Passage ::
****************

One of the reasons so many companies have gotten away with these dramatic discounts is that almost everyone is in the same proverbial boat. Manufacturers and distributors were feeling the hurt every bit as much as the retailer or dealer… so, many of these vendors were providing price-cuts that a re-seller could be passed along to the consumer, thereby absorbing some of the low-price pressure. Everyone in the value chain gets away with price-pointing, as long as nothing upsets the status quo.

An economic recovery is likely to upset the status quo.

As the job market and incomes begin to stabilize, demand for goods will likely increase faster than manufacturers’ ability to produce them, due to the diminished inventory and output capacity of people who provide commodities and products. Many producers—from farmers to refineries to factories—trimmed output in response to the lack of consumer spending. If (when) consumption heats-up faster than production, retail costs will be pushed upward by the simple laws of supply and demand.

Meanwhile, remember that the (U.S.) recession officially started in December of 2007. That means that many companies have spent 18 months now… training customers how to not to pay full price.

Implications: Remember that in marketing, a strategy is why people buy… and a tactic is why they should buy now. If you’re like Wal-Mart, Kia or Southwest Airlines, low price might be a strategy. But for most companies, low price is an occasional tactic designed to help clear-out stagnant merchandise or act as a lost-leader to drive traffic. Not a sustainable means of making a profit.

So here’s the million-dollar question: How (and when) should you transition away from short-term, low-price tactics… and return to a conversation with your consumer that is focused on your unique value proposition?

First, let’s talk about the “how.” What were the benefits sought by customers who bought your product or service… before the recession? What are the triggers that put someone in the market for whatever you sell? Once they’re in the market, what criteria must be met to get on the consumer’s consideration list? What issues will the consumer think about as they narrow the field and make their final decision? What is different about the product line you sell? What is unique about the way you sell it?

****************

Data supplied ::
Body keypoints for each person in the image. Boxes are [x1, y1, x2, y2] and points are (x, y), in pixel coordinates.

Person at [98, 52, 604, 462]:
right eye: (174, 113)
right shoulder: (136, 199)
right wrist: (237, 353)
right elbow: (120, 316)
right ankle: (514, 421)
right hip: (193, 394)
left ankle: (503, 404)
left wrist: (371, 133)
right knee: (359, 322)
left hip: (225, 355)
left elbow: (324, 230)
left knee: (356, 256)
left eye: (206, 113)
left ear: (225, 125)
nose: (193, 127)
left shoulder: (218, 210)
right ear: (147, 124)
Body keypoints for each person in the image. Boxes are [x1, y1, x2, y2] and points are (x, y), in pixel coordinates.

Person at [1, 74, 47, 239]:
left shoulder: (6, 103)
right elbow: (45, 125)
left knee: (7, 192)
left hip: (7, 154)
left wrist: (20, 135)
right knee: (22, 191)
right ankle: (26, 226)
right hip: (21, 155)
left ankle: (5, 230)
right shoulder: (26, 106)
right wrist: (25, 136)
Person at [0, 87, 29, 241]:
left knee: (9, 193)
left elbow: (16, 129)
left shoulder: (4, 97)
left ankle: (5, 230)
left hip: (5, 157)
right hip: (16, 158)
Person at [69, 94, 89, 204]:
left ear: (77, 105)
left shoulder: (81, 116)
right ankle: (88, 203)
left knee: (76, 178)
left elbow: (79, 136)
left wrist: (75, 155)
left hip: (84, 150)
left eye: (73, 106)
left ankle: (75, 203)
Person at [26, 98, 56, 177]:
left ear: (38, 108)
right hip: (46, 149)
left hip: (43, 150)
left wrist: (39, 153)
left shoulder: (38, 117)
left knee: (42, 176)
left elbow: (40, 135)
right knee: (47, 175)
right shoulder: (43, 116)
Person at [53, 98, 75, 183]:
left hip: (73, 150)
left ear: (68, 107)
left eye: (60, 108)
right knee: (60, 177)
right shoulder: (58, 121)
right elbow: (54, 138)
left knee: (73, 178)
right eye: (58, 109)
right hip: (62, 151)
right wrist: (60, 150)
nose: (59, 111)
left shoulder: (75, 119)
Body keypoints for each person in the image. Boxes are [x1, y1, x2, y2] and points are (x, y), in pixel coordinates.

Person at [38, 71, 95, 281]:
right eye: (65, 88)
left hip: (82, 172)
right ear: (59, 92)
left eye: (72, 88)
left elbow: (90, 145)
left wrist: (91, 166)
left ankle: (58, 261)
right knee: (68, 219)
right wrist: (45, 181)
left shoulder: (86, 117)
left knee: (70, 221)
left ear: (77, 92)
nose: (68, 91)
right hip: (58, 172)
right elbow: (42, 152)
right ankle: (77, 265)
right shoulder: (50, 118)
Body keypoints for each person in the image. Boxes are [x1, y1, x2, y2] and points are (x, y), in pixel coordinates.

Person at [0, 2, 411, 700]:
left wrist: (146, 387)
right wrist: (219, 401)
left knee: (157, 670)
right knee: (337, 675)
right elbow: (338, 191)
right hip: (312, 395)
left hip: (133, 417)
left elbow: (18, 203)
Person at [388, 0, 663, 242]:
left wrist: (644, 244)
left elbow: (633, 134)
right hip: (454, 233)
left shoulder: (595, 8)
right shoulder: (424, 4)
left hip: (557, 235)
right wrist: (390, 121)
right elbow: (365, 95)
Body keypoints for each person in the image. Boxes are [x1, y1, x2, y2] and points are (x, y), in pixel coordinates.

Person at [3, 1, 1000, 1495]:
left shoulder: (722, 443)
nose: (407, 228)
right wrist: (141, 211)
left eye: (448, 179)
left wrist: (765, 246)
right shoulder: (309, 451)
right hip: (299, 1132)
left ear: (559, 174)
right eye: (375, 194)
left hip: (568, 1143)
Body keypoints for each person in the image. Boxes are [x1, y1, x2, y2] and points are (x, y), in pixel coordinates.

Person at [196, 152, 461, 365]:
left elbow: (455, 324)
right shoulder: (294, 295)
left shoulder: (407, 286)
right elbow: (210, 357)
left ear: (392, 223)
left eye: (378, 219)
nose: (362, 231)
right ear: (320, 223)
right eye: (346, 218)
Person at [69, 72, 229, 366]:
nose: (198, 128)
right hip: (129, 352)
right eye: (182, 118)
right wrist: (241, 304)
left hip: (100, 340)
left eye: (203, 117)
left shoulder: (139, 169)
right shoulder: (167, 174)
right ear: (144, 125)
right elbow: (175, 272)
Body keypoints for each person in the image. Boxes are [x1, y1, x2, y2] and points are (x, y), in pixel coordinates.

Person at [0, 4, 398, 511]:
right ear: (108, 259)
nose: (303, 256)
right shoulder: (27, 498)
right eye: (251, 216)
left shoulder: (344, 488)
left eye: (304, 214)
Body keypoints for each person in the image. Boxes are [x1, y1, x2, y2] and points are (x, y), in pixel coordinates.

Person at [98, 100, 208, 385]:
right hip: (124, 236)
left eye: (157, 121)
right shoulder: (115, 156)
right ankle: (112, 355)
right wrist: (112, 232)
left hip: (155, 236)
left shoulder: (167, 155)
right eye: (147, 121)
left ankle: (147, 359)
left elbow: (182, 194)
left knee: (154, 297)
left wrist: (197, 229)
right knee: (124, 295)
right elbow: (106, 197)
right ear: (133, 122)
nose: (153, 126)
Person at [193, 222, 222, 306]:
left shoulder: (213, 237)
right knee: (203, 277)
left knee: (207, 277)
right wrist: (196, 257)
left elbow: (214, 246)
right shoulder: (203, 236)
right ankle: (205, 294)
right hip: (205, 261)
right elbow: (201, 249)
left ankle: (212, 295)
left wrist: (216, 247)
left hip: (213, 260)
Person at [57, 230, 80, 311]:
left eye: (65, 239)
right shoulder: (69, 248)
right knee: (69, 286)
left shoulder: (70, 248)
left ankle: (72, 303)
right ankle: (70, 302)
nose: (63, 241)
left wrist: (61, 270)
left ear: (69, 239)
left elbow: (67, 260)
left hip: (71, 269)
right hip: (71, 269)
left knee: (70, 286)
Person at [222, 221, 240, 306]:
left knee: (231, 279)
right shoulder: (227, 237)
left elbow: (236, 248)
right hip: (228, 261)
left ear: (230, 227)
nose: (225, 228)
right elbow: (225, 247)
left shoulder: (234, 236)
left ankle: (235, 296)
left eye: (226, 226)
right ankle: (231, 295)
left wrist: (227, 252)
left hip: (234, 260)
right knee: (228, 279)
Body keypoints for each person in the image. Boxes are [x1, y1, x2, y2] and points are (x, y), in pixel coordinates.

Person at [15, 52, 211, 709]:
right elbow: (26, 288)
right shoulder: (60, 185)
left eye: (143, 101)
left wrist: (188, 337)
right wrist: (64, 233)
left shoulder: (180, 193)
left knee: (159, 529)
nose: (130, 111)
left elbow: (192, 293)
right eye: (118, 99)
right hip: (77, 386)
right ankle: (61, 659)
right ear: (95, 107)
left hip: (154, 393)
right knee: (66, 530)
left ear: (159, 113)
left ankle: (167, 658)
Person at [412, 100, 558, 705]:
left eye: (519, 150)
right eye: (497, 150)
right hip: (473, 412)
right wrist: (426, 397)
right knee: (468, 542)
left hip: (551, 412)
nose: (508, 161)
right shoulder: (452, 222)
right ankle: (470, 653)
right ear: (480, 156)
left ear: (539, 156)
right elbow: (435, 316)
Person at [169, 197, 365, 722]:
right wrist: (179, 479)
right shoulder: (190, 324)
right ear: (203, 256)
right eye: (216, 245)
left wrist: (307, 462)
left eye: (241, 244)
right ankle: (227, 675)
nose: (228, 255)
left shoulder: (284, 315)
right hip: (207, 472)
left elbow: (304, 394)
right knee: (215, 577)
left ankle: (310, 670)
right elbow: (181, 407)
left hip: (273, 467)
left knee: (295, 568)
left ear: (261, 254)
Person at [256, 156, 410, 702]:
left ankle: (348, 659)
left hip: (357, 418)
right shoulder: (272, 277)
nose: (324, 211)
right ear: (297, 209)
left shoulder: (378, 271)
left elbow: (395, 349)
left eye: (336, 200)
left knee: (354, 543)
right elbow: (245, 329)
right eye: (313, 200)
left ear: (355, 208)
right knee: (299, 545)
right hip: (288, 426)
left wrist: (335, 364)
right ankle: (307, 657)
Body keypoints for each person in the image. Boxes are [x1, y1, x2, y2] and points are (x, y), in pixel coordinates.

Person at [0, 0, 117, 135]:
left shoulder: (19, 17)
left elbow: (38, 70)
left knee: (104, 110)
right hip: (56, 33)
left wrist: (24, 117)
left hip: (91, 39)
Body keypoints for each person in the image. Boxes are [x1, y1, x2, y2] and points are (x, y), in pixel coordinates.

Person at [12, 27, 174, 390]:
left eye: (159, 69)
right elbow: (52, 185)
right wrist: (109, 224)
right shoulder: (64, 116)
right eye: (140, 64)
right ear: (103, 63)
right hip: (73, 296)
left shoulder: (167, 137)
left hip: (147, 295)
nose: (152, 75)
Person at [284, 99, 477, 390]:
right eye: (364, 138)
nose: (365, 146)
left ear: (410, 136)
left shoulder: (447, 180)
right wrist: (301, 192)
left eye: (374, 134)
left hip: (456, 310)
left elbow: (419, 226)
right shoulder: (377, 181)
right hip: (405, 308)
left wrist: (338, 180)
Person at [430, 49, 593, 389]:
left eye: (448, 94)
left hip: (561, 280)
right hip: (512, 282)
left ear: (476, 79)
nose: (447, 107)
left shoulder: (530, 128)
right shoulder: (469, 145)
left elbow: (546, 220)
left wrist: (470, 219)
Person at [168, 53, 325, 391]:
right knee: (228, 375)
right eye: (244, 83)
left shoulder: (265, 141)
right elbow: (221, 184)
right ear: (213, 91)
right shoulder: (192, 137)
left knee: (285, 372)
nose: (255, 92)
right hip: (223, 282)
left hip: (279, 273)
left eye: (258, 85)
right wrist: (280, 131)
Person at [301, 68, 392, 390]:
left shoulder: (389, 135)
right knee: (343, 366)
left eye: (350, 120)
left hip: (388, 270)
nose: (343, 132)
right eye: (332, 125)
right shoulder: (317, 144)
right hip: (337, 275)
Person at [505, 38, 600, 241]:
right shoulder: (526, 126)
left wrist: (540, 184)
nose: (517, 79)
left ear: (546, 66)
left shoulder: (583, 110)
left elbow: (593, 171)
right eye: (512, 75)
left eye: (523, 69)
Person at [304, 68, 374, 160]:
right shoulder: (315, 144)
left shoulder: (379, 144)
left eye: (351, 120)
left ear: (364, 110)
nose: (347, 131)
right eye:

****************

Task instructions ::
1. In the passage about recession pricing, when did the U.S. recession officially start?
2. From the passage about recession pricing, extract the text between "So here’s the" and "unique value proposition?", inclusive.

Expected responses ::
1. December of 2007

2.
So here’s the million-dollar question: How (and when) should you transition away from short-term, low-price tactics… and return to a conversation with your consumer that is focused on your unique value proposition?